*** Task material Section Begins ***
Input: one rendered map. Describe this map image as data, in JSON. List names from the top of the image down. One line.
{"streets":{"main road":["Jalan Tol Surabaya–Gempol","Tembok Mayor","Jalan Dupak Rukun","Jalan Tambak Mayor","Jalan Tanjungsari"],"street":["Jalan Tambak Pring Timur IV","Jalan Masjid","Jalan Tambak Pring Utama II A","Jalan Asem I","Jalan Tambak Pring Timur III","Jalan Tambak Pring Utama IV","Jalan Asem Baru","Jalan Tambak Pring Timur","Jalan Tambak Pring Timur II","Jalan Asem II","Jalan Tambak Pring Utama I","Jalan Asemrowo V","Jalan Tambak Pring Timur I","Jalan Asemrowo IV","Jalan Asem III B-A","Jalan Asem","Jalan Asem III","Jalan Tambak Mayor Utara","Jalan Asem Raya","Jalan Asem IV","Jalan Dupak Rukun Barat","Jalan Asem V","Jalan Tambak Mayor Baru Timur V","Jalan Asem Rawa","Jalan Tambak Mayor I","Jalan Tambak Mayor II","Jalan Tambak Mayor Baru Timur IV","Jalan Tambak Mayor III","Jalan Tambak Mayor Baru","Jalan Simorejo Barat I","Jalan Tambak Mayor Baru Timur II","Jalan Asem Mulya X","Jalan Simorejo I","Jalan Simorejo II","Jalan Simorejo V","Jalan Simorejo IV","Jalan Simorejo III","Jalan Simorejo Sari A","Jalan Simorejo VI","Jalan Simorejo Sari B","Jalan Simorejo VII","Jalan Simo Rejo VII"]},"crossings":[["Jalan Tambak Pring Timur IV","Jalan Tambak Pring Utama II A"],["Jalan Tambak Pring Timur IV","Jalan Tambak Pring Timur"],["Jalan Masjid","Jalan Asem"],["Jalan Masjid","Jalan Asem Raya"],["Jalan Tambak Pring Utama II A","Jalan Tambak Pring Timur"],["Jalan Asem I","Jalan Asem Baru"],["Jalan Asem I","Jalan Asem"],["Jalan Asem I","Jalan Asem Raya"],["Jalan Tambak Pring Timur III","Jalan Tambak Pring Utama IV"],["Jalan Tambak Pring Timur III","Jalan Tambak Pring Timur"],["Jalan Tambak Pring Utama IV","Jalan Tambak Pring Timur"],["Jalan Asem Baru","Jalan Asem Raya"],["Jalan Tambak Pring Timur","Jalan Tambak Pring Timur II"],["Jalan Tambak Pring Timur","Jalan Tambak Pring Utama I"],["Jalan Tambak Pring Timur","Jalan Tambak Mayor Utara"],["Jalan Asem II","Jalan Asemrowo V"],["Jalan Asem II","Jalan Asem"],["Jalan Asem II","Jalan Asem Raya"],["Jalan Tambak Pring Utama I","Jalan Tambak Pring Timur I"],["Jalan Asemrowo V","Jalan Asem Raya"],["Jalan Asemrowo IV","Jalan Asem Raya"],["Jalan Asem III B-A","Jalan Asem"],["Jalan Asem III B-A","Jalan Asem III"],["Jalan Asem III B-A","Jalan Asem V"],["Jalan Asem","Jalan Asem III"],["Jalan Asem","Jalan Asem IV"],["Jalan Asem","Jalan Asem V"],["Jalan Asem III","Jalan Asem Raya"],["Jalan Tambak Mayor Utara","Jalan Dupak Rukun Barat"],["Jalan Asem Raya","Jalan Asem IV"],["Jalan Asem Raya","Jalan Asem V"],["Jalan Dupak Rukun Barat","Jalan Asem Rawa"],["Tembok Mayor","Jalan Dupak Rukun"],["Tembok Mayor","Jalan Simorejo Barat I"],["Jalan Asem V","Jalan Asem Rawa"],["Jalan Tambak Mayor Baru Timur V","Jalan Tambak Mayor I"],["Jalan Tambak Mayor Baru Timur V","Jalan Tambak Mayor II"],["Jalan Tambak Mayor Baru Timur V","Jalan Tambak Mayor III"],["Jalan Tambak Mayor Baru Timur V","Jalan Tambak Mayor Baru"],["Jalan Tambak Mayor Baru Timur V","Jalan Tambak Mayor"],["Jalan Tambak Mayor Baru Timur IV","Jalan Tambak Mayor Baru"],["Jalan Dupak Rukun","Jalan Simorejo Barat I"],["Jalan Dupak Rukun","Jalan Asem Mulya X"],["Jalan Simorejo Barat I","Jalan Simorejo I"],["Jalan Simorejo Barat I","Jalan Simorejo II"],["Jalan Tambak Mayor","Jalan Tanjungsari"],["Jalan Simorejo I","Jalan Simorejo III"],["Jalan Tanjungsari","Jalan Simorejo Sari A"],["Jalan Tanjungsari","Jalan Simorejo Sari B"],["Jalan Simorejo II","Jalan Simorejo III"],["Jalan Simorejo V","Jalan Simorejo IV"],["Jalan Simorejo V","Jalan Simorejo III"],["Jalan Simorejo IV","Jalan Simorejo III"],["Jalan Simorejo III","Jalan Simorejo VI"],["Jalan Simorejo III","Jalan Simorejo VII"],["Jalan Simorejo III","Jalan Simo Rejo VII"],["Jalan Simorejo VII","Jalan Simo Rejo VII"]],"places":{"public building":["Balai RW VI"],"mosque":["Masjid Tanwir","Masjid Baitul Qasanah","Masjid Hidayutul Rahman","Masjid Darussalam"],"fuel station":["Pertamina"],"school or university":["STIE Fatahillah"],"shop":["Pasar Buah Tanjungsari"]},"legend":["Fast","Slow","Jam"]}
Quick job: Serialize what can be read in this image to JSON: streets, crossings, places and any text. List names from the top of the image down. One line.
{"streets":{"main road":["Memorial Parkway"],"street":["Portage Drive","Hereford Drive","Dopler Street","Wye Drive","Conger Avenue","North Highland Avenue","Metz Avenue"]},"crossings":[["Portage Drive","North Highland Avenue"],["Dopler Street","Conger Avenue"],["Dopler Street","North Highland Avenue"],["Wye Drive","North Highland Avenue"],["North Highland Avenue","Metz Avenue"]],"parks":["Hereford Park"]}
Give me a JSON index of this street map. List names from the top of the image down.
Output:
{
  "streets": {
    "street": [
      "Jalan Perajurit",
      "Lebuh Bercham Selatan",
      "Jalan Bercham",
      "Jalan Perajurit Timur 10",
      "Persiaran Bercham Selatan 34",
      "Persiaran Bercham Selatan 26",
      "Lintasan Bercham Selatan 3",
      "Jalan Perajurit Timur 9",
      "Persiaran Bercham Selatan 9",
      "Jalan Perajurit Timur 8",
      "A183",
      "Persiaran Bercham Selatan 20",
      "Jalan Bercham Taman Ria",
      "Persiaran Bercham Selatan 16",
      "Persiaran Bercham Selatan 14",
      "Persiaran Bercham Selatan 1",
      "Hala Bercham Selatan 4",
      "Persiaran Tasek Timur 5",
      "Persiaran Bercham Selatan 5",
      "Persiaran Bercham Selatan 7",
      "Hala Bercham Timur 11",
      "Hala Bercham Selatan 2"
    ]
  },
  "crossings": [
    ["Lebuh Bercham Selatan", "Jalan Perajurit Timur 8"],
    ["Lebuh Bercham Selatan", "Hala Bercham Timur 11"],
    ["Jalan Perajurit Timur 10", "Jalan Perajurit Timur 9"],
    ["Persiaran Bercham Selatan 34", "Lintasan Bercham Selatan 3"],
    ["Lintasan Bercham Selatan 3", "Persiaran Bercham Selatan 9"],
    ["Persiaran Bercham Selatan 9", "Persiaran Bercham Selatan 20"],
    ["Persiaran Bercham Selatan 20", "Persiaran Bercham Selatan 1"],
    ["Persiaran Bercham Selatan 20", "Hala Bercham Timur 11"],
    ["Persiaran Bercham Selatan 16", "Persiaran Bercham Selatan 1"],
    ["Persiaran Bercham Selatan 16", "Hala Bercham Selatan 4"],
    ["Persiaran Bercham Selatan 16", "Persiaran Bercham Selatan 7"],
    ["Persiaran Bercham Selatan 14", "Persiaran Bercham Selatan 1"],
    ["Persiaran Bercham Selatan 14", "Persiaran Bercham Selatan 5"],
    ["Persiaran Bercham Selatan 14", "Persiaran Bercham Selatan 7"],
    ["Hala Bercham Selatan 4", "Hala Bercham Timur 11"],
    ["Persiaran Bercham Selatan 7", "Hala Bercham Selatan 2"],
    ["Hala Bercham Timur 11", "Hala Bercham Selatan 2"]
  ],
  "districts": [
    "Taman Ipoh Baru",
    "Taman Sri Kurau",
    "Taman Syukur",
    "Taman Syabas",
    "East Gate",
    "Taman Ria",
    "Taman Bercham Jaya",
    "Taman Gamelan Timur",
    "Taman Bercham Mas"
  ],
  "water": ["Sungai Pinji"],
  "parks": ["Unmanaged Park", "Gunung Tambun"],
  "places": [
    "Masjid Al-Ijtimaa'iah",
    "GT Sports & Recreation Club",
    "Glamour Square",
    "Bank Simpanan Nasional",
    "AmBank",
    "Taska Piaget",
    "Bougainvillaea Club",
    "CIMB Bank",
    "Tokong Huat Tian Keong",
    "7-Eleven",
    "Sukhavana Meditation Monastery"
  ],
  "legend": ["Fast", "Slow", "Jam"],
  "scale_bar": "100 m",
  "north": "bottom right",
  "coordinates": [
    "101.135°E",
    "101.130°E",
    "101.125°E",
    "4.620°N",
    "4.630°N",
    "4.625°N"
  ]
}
*** Task material Section Ends ***
* **Work request**
The lines in the records above that include the word "Lebuh" must be copied out.

* **Problem solution**
      "Lebuh Bercham Selatan",
    ["Lebuh Bercham Selatan", "Jalan Perajurit Timur 8"],
    ["Lebuh Bercham Selatan", "Hala Bercham Timur 11"],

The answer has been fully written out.